## Text provided

----------

I find that it happens quite often actually, when I go visit the boys, like when they're on tour, because I like become a part of their ecosystem for the few days that I'm there and, even though I'm working remotely on as much stuff as I can, like I'm now in their ecosystem and in their workflow and watching all that they're doing and I start to think like, oh my God, like I'm not doing anything and I'm not home with my people doing all the shit that I need to get done when really like I'm there to visit my boyfriend, you know, at the end of the day, and like spend a little time with my boyfriend because we're both so busy and we're gone all the time and it shouldn't be about me working when I'm out there. But that is like one instance that I notice. It happens all the time in my head and my team will be like Ryan, like you're fine, it's Sunday.

Royal & the Serpent:

I think why are you trying to work right now? I'm like texting people rapidly. What are we doing? It's so interesting.

Austin Seltzer:

And just to clarify for everybody watching and listening the guys or beauty school dropout and your boyfriend is Brent or Beepus or B or whatever you know interchangeably is said Beepus, he loves Beepus.

Royal & the Serpent:

Yeah, he loves it.

Austin Seltzer:

I mean, I love it too, there's nobody. I know other than him named.

Royal & the Serpent:

Beepus. When I met him, he wasn't Beepus yet.

Austin Seltzer:

No, whenever I met him, he was Brent.

Royal & the Serpent:

Yeah, yeah, he was like BB, I think, when I first met him. Well, when I first first met him, have you ever heard this story?

Austin Seltzer:

I have, but I've heard two different stories on how it progressed after that.

Royal & the Serpent:

Okay.

Austin Seltzer:

So let's set the record straight.

Royal & the Serpent:

Okay, let's set the record straight. Let's flash back to like maybe four plus years ago now. I was with my ex-boyfriend and we went to this like rooftop event that Winston House was putting on and we went to the bar to get a drink. There's a boy there gives us our drinks. We walk away and me and my boyfriend go both look at each other and we go that dude was really attractive Like we both clocked it. It was Brent. Maybe a month later I see him outed again at another Winston House event. He was bartending. I got a drink, whatever. Yada yada, went home thought wow, that guy was fucking hot. Yeah.

Royal & the Serpent:

Flash forward two plus years. I'm now not with my ex. I'm shooting music video. I had met Cole recently, just in writing. He ended up being in one of my sessions.

Austin Seltzer:

I figured you met him at Winston House.

Royal & the Serpent:

I hadn't met Cole. Wow, I know I met Cole doing a session. I met him and Bardo. At the same time we had a session that was just plugged into my schedule with like pink slip and Inverness. We met. Didn't think much of it. Couple months go by. I text Cole do you wanna be in a music video? I need some extras. Do you wanna give me a tattoo on camera, sorry? He says yes. I said can you bring a friend? I need more extras. I knew they were friends because I saw obviously on the internet, so I knew what I was asking for.

----------

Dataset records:
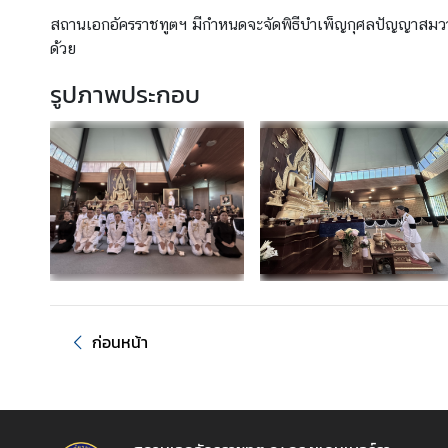
บ
สถานเอกอัครราชทูตฯ มีกำหนดจะจัดพิธีบำเพ็ญกุศลปัญญาสมว
บ
ด้วย
ริ
รูปภาพประกอบ
ก
า
ร
●
บ
ริ
ก
า
ร
ก
ก่อนหน้า
ง
สุ
ล
กิ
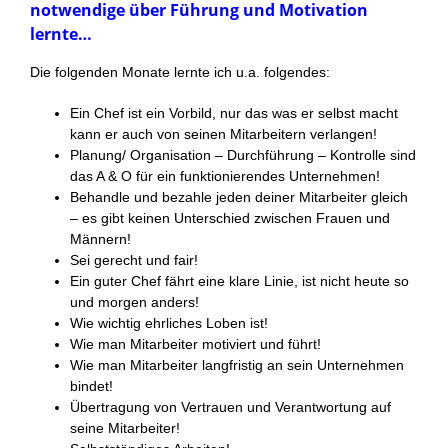
notwendige über Führung und Motivation
lernte…
Die folgenden Monate lernte ich u.a. folgendes:
Ein Chef ist ein Vorbild, nur das was er selbst macht
kann er auch von seinen Mitarbeitern verlangen!
Planung/ Organisation – Durchführung – Kontrolle sind
das A & O für ein funktionierendes Unternehmen!
Behandle und bezahle jeden deiner Mitarbeiter gleich
– es gibt keinen Unterschied zwischen Frauen und
Männern!
Sei gerecht und fair!
Ein guter Chef fährt eine klare Linie, ist nicht heute so
und morgen anders!
Wie wichtig ehrliches Loben ist!
Wie man Mitarbeiter motiviert und führt!
Wie man Mitarbeiter langfristig an sein Unternehmen
bindet!
Übertragung von Vertrauen und Verantwortung auf
seine Mitarbeiter!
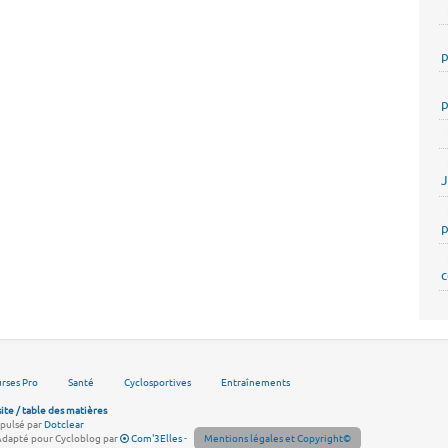
p
p
p
c
rses Pro
Santé
Cyclosportives
Entraînements
site / table des matières
pulsé par
Dotclear
Adapté pour Cycloblog par
Com'3Elles
-
Mentions légales et Copyright©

----------

## Written task
Write what comes next in the podcast transcript, picking up right after its last line.

## Your response
Royal & the Serpent:

He brings Brent. We totally hit it off. We were talking. I remember sitting on the couch and we're talking, we're hanging, yada, yada, yada. He goes yeah, my girlfriend. And immediately I go hands off, not flirting, not doing anything. You have a girlfriend, cool, didn't know. And then me and the guys, all the guys, just started hanging out all the time and we all just got really close and I hired them to be my band for some gigs and we all just became really close friends. And it wasn't until him and his ex-girlfriend broke up that we both. I remember being at a bar one night and we got really drunk and I looked at him and I was like, would it be hilarious if we kissed right now? And he was like, let's totally do that. And we kissed and we still go back to that bar sometimes and we'll like stand in the spot where we had our first kiss and.

Royal & the Serpent:

I'm like I know we're so cheesy and we'll kiss and I mean the rest is kind of history. He has not left my house since that night.

Austin Seltzer:

Yeah, honestly, of all the people I have ever met that are in a relationship, you guys seem like actually perfect.

Royal & the Serpent:

Thank you.

Austin Seltzer:

I mean truthfully, I don't somehow you're like one person. I don't even like see you guys as individuals anymore.

Royal & the Serpent:

I will say it's not easy and it took a lot of time for me to learn that it takes work. You know they say this. You know it's common to hear relationships take hard work. I just didn't know the kind of hard work that it would take to continue to have a flourishing relationship, and it has not been easy. But I'm so, so grateful that we have, like stuck through all of the hard moments and really got into a place where we understand each other and we can communicate effectively.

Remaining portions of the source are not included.